Lesco 18-3-6 and lesco 12-0-0 ( chelated iron). Initially i used to fill the spray tank with water and then pour each of this in the spray tank and shake well. Yesterday, I bought a new 64oz pitcher jug .Poured in 24oz of liquid nitrogen (18-3-6) followed by 6oz of liquid iron into the jug without water. Surprise!!!! It wasn't liquid anymore , kinda got mushy and was more like leftover pulp of a squeezed orange. I strained it through paint strainer and got some liquid out of it Not sure how effective the mix is, I still sprayed it - foliar application.
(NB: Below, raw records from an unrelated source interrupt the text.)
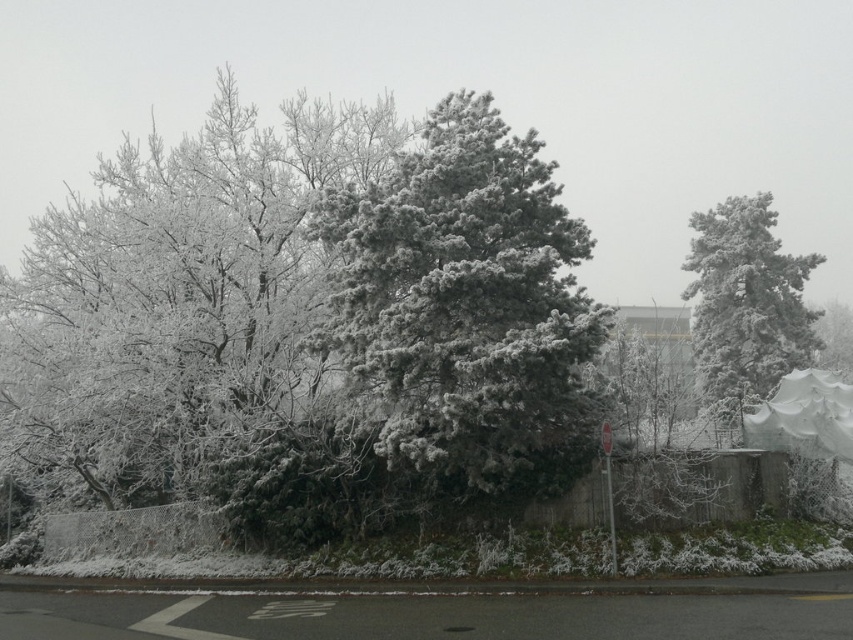
Question: Among these points, which one is farthest from the camera?

Choices:
 (A) (799, 380)
 (B) (372, 371)
 (C) (242, 316)

Answer: (A)

Question: Is white frosty tree at left smaller than snow-covered pine tree at right?

Choices:
 (A) no
 (B) yes

Answer: (A)

Question: Which point is farther to the camera?

Choices:
 (A) white frosty tree at left
 (B) snow-covered pine tree at right
 (C) white fabric canopy at lower right

Answer: (B)

Question: Which object appears farthest from the camera in this image?

Choices:
 (A) snow-covered pine tree at center
 (B) snow-covered pine tree at right
 (C) white fabric canopy at lower right

Answer: (B)

Question: Can you confirm if white frosty tree at left is smaller than white fabric canopy at lower right?

Choices:
 (A) no
 (B) yes

Answer: (A)

Question: Does snow-covered pine tree at center appear under snow-covered pine tree at right?

Choices:
 (A) yes
 (B) no

Answer: (A)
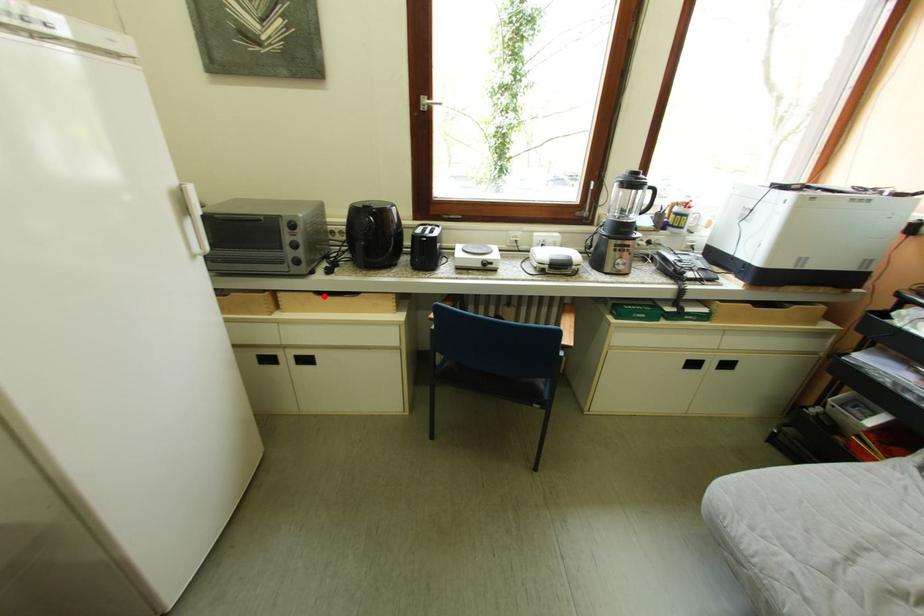
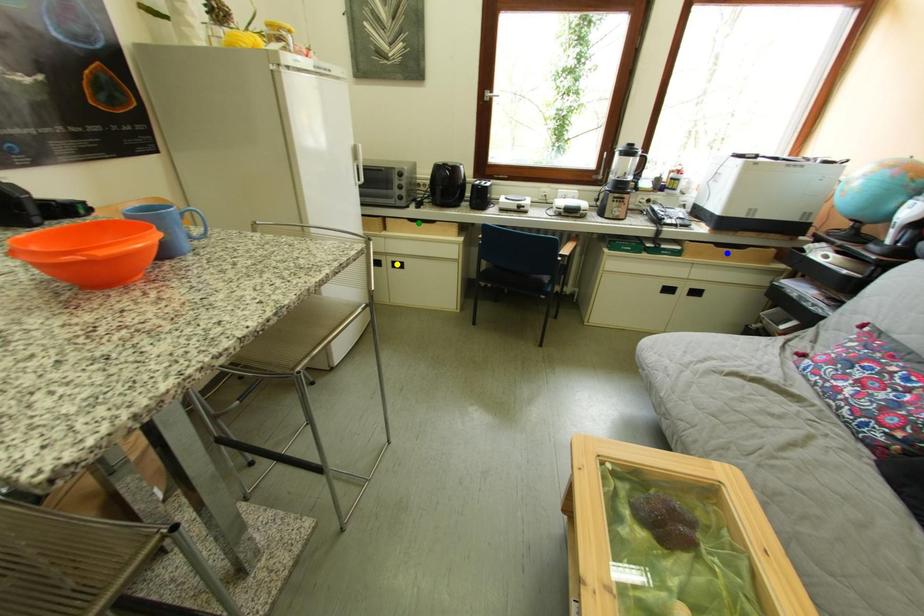
Question: I am providing you with two images of the same scene from different viewpoints. A red point is marked on the first image. You are given multiple points on the second image. Which point in image 2 is actually the same real-world point as the red point in image 1?

Choices:
 (A) yellow point
 (B) blue point
 (C) green point

Answer: (C)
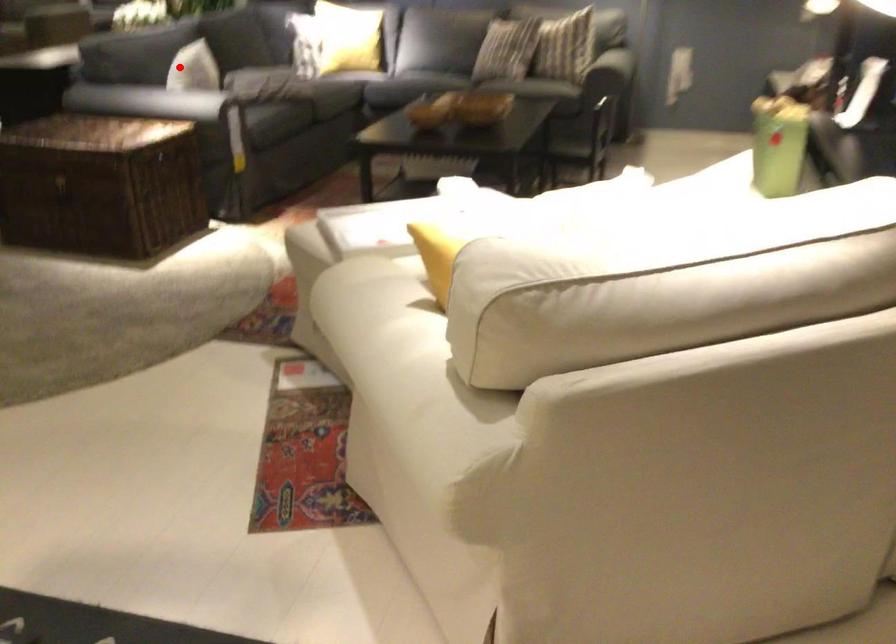
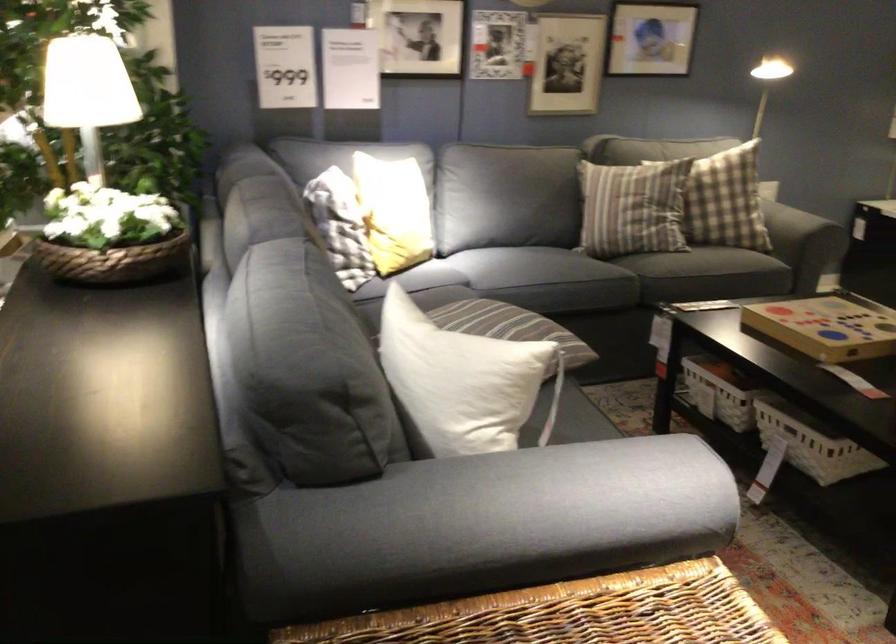
Question: I am providing you with two images of the same scene from different viewpoints. Given a red point in image1, look at the same physical point in image2. Is it:

Choices:
 (A) Closer to the viewpoint
 (B) Farther from the viewpoint

Answer: (A)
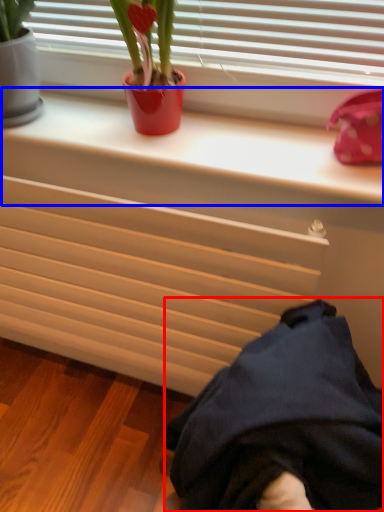
Question: Which of the following is the farthest to the observer, clothing (highlighted by a red box) or window sill (highlighted by a blue box)?

Choices:
 (A) clothing
 (B) window sill

Answer: (B)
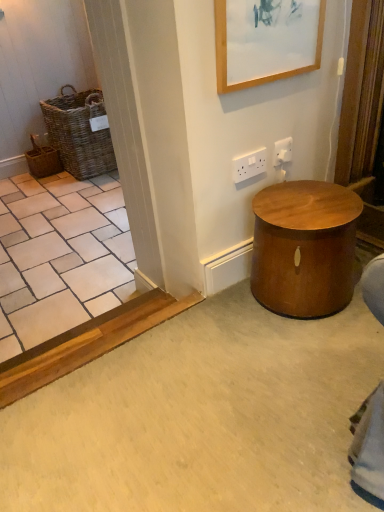
Question: Is white plastic electric outlet at upper right, acting as the 1th electric outlet starting from the right, placed right next to wooden picture frame at upper center?

Choices:
 (A) no
 (B) yes

Answer: (A)

Question: Considering the relative sizes of white plastic electric outlet at upper right, the second electric outlet in the left-to-right sequence, and wooden picture frame at upper center in the image provided, is white plastic electric outlet at upper right, the second electric outlet in the left-to-right sequence, smaller than wooden picture frame at upper center?

Choices:
 (A) yes
 (B) no

Answer: (A)

Question: Is white plastic electric outlet at upper right, the second electric outlet in the left-to-right sequence, turned away from wooden picture frame at upper center?

Choices:
 (A) no
 (B) yes

Answer: (A)

Question: Can you confirm if white plastic electric outlet at upper right, acting as the 1th electric outlet starting from the right, is shorter than wooden picture frame at upper center?

Choices:
 (A) no
 (B) yes

Answer: (B)

Question: From the image's perspective, does white plastic electric outlet at upper right, the second electric outlet in the left-to-right sequence, appear higher than wooden picture frame at upper center?

Choices:
 (A) no
 (B) yes

Answer: (A)

Question: From a real-world perspective, is white plastic electric outlet at upper right, acting as the 1th electric outlet starting from the right, under wooden picture frame at upper center?

Choices:
 (A) no
 (B) yes

Answer: (B)

Question: Is woven brown basket at left, arranged as the 2th basket when viewed from the right, located within white plastic electric outlet at upper center, marked as the second electric outlet in a right-to-left arrangement?

Choices:
 (A) no
 (B) yes

Answer: (A)

Question: Are white plastic electric outlet at upper center, placed as the 1th electric outlet when sorted from left to right, and woven brown basket at left, arranged as the 2th basket when viewed from the right, beside each other?

Choices:
 (A) no
 (B) yes

Answer: (A)

Question: Considering the relative sizes of white plastic electric outlet at upper center, placed as the 1th electric outlet when sorted from left to right, and woven brown basket at left, arranged as the 2th basket when viewed from the right, in the image provided, is white plastic electric outlet at upper center, placed as the 1th electric outlet when sorted from left to right, smaller than woven brown basket at left, arranged as the 2th basket when viewed from the right,?

Choices:
 (A) no
 (B) yes

Answer: (B)

Question: Does white plastic electric outlet at upper center, marked as the second electric outlet in a right-to-left arrangement, come behind woven brown basket at left, arranged as the 2th basket when viewed from the right?

Choices:
 (A) yes
 (B) no

Answer: (B)

Question: From the image's perspective, is white plastic electric outlet at upper center, placed as the 1th electric outlet when sorted from left to right, located above woven brown basket at left, arranged as the 2th basket when viewed from the right?

Choices:
 (A) no
 (B) yes

Answer: (A)

Question: Does white plastic electric outlet at upper center, placed as the 1th electric outlet when sorted from left to right, come in front of woven brown basket at left, which is the 1th basket in left-to-right order?

Choices:
 (A) yes
 (B) no

Answer: (A)

Question: Are wooden picture frame at upper center and woven brown basket at left, the second basket positioned from the left, making contact?

Choices:
 (A) no
 (B) yes

Answer: (A)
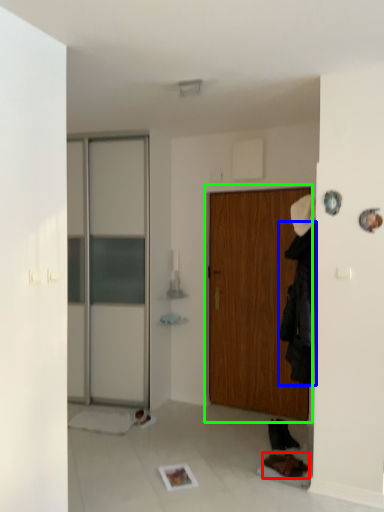
Question: Estimate the real-world distances between objects in this image. Which object is closer to shoe (highlighted by a red box), clothing (highlighted by a blue box) or door (highlighted by a green box)?

Choices:
 (A) clothing
 (B) door

Answer: (A)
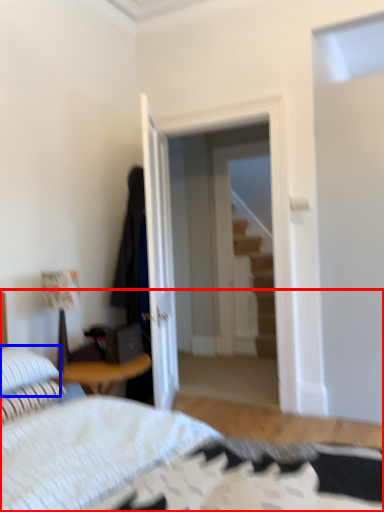
Question: Which object is closer to the camera taking this photo, bed (highlighted by a red box) or pillow (highlighted by a blue box)?

Choices:
 (A) bed
 (B) pillow

Answer: (A)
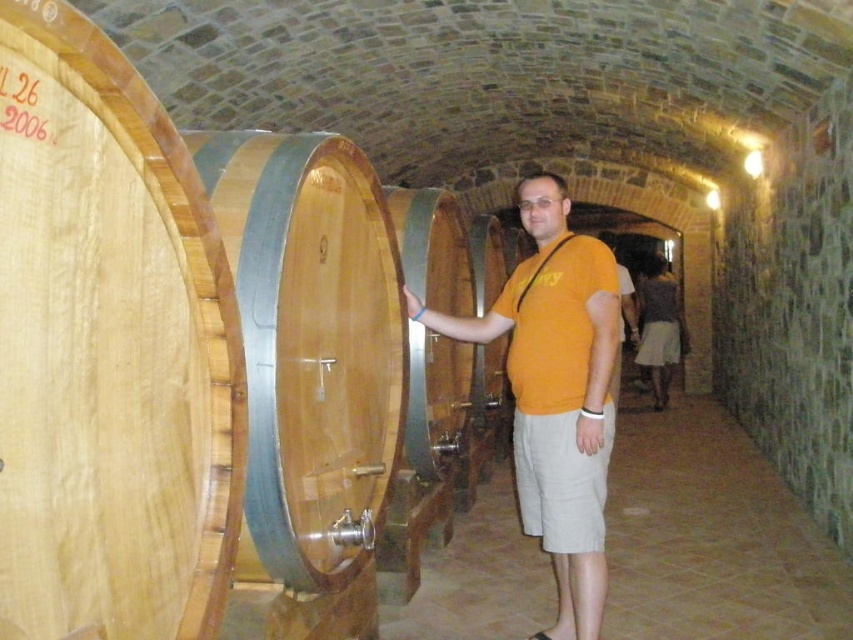
Question: Can you confirm if orange cotton shirt at center is smaller than wooden barrel at center?

Choices:
 (A) no
 (B) yes

Answer: (B)

Question: Is natural wood barrel at center behind orange cotton shirt at center?

Choices:
 (A) yes
 (B) no

Answer: (B)

Question: Which object appears farthest from the camera in this image?

Choices:
 (A) natural wood barrel at left
 (B) orange cotton shirt at center

Answer: (B)

Question: Which point is farther to the camera?

Choices:
 (A) natural wood barrel at left
 (B) wooden barrel at center
 (C) natural wood barrel at center

Answer: (B)

Question: Which of the following is the farthest from the observer?

Choices:
 (A) (126, 365)
 (B) (567, 483)
 (C) (456, 406)

Answer: (C)

Question: Is natural wood barrel at left below orange cotton shirt at center?

Choices:
 (A) yes
 (B) no

Answer: (B)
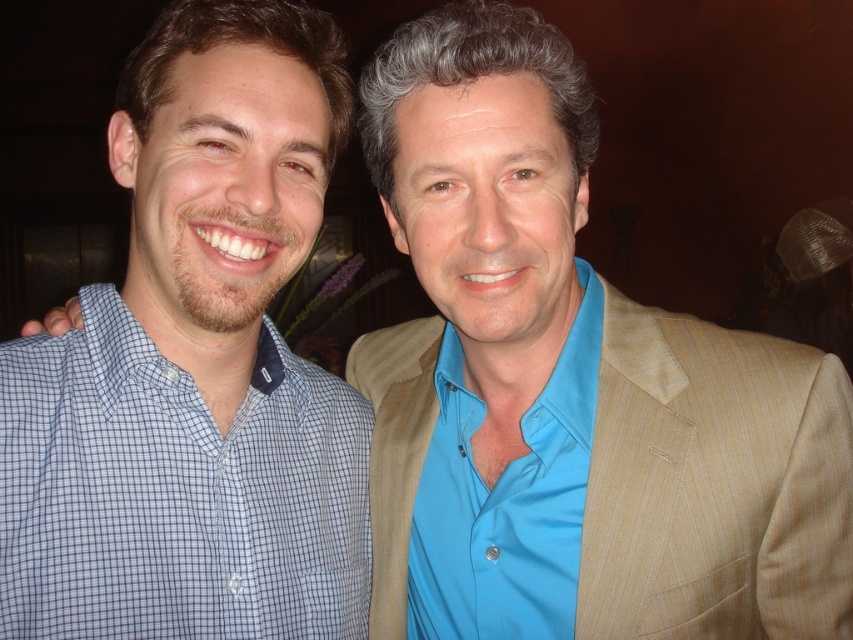
Question: Which object is farther from the camera taking this photo?

Choices:
 (A) blue checkered shirt at left
 (B) blue satin shirt at center

Answer: (B)

Question: Is blue checkered shirt at left below blue satin shirt at center?

Choices:
 (A) yes
 (B) no

Answer: (A)

Question: In this image, where is blue checkered shirt at left located relative to blue satin shirt at center?

Choices:
 (A) below
 (B) above

Answer: (A)

Question: Does blue checkered shirt at left appear on the left side of blue satin shirt at center?

Choices:
 (A) no
 (B) yes

Answer: (B)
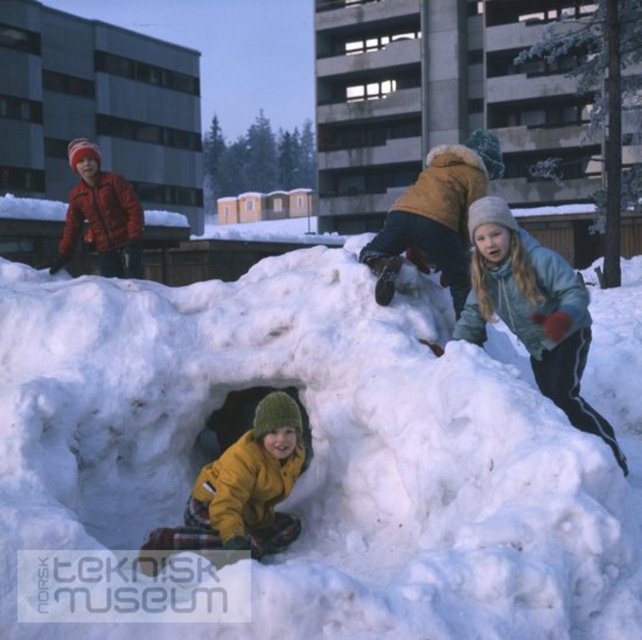
Does white fluffy snow at center have a smaller size compared to blue fleece jacket at upper right?

Indeed, white fluffy snow at center has a smaller size compared to blue fleece jacket at upper right.

Image resolution: width=642 pixels, height=640 pixels. Describe the element at coordinates (327, 451) in the screenshot. I see `white fluffy snow at center` at that location.

Who is more forward, (3, 536) or (465, 312)?

Point (3, 536) is more forward.

Find the location of a particular element. The height and width of the screenshot is (640, 642). white fluffy snow at center is located at coordinates point(327,451).

Can you confirm if white fluffy snow at center is positioned to the left of yellow fleece jacket at center?

No, white fluffy snow at center is not to the left of yellow fleece jacket at center.

Who is more forward, (584,584) or (254,458)?

Point (584,584) is in front.

Between point (639, 540) and point (254, 552), which one is positioned in front?

Point (639, 540) is in front.

The height and width of the screenshot is (640, 642). Identify the location of white fluffy snow at center. (327, 451).

Which of these two, blue fleece jacket at upper right or yellow fleece jacket at center, stands shorter?

Standing shorter between the two is yellow fleece jacket at center.

Is point (517, 285) less distant than point (177, 545)?

No.

Where is `blue fleece jacket at upper right`? blue fleece jacket at upper right is located at coordinates (532, 308).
After two hours of spray , I was like what if makes the grass die and then ran the irrigation .lesson learnt .Waiting for daylight to inspect the grass blades.

Anyone had similar experience?


----------



## Grizzly Adam (May 5, 2017)

Sounds like you did the recommended shake test on a very large scale! The water must retard the gelling, I would be curious to know if you jarred some remaining chemical after mixing it the way you had previously, if that too would gel over time.


----------



## situman (Nov 3, 2020)

High iron and humic will gunk things up. Not sure if any of your mixture have humic in it.


----------



## Nubeelawn (Jul 15, 2018)

Grizzly Adam said:


> Sounds like you did the recommended shake test on a very large scale! The water must retard the gelling, I would be curious to know if you jarred some remaining chemical after mixing it the way you had previously, if that too would gel over time.


When both are mixed in the tank with water in the tank first , nothing happens it sprays just fine. I didn't have leftovers to see if the mix would gel overtime. Luckily everything seemed to be normal the next day . Grass is fine 😀


----------



## Nubeelawn (Jul 15, 2018)

situman said:


> High iron and humic will gunk things up. Not sure if any of your mixture have humic in it.


Checked the label. No mention of humic .Will make sure to fill in water first and then mix.


----------



## Shizzbang (Apr 18, 2020)

Nubeelawn said:


> situman said:
> 
> 
> > High iron and humic will gunk things up. Not sure if any of your mixture have humic in it.
> ...


I always mix in a clean 5 gallon bucket first before I pour it into my sprayer. Even if it is liquid that I'm mixing, I still hit it with my drill and paint mixer attachment real quick. I also filter everything before the 5 gallon bucket, and again going into the sprayer.


----------